§ WHAT TO WORK ON
Starting from the line in which "Investigación" appears, output every line down to the last line of the data below, exactly and without anything more.

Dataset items
::::
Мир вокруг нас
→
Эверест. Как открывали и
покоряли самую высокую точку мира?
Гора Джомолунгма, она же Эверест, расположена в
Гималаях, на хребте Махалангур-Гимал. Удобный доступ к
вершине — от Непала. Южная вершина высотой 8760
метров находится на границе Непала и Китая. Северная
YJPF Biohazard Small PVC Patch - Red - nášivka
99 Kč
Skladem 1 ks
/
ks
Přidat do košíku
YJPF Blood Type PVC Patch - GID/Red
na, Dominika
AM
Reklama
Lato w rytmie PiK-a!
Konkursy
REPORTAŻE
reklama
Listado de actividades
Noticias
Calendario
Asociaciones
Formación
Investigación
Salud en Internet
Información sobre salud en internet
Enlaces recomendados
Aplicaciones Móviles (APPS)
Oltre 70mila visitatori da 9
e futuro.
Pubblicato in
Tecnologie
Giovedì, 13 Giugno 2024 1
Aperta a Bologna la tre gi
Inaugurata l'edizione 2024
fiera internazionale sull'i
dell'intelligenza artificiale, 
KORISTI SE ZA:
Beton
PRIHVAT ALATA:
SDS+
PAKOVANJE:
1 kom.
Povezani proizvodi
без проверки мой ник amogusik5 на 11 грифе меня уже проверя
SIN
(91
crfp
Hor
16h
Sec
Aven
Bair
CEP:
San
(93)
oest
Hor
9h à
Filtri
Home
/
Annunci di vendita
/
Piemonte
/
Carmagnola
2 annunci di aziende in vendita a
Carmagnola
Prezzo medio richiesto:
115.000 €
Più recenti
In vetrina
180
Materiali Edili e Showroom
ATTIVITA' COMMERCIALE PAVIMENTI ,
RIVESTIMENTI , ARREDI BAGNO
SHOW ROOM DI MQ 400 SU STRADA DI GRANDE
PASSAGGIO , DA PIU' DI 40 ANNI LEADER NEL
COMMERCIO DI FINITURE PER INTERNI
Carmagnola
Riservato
::::
§ EXERCISE RESULT
Investigación
Salud en Internet
Información sobre salud en internet
Enlaces recomendados
Aplicaciones Móviles (APPS)
Oltre 70mila visitatori da 9
e futuro.
Pubblicato in
Tecnologie
Giovedì, 13 Giugno 2024 1
Aperta a Bologna la tre gi
Inaugurata l'edizione 2024
fiera internazionale sull'i
dell'intelligenza artificiale, 
KORISTI SE ZA:
Beton
PRIHVAT ALATA:
SDS+
PAKOVANJE:
1 kom.
Povezani proizvodi
без проверки мой ник amogusik5 на 11 грифе меня уже проверя
SIN
(91
crfp
Hor
16h
Sec
Aven
Bair
CEP:
San
(93)
oest
Hor
9h à
Filtri
Home
/
Annunci di vendita
/
Piemonte
/
Carmagnola
2 annunci di aziende in vendita a
Carmagnola
Prezzo medio richiesto:
115.000 €
Più recenti
In vetrina
180
Materiali Edili e Showroom
ATTIVITA' COMMERCIALE PAVIMENTI ,
RIVESTIMENTI , ARREDI BAGNO
SHOW ROOM DI MQ 400 SU STRADA DI GRANDE
PASSAGGIO , DA PIU' DI 40 ANNI LEADER NEL
COMMERCIO DI FINITURE PER INTERNI
Carmagnola
Riservato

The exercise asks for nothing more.